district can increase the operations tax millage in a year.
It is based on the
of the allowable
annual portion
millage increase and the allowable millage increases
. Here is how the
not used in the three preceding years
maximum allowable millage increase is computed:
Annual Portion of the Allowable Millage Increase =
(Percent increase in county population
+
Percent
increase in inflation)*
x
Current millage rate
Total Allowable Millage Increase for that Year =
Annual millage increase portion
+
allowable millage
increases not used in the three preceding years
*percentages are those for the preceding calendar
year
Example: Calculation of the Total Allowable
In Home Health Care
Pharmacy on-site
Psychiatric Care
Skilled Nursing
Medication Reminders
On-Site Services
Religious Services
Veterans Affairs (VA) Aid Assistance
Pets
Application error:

* * *

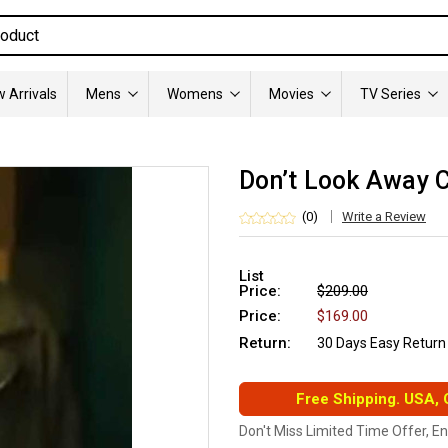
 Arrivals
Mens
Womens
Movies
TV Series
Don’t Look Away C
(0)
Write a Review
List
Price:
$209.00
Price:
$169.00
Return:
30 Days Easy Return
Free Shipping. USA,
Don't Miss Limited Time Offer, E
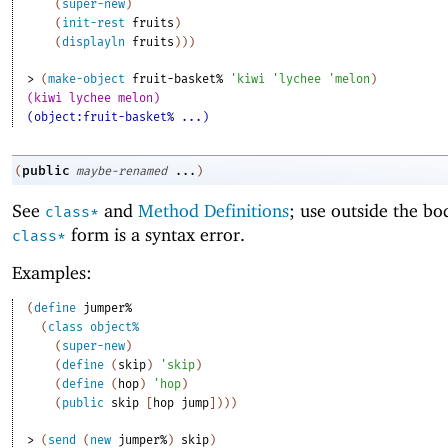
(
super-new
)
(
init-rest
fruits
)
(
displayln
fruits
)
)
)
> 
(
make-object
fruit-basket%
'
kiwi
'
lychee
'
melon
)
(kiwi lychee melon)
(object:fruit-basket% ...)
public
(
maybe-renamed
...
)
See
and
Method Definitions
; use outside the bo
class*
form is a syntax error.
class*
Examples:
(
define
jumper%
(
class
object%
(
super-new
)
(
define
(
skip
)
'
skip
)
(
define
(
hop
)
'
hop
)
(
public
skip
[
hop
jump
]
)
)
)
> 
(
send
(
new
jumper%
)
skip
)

==

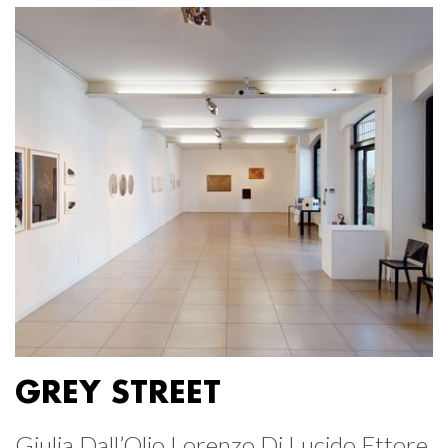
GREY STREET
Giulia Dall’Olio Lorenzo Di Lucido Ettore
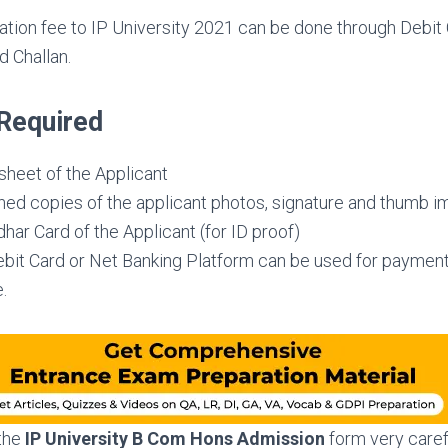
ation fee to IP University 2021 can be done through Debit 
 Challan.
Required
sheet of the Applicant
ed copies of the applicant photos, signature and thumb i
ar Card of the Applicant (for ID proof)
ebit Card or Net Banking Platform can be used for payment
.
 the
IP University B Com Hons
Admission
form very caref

**TASK INSTRUCTIONS**
The answer must consist of every line in the records above that contains the word "preceding".

**RESPONSE TO THIS TASK**
not used in the three preceding years
increases not used in the three preceding years
*percentages are those for the preceding calendar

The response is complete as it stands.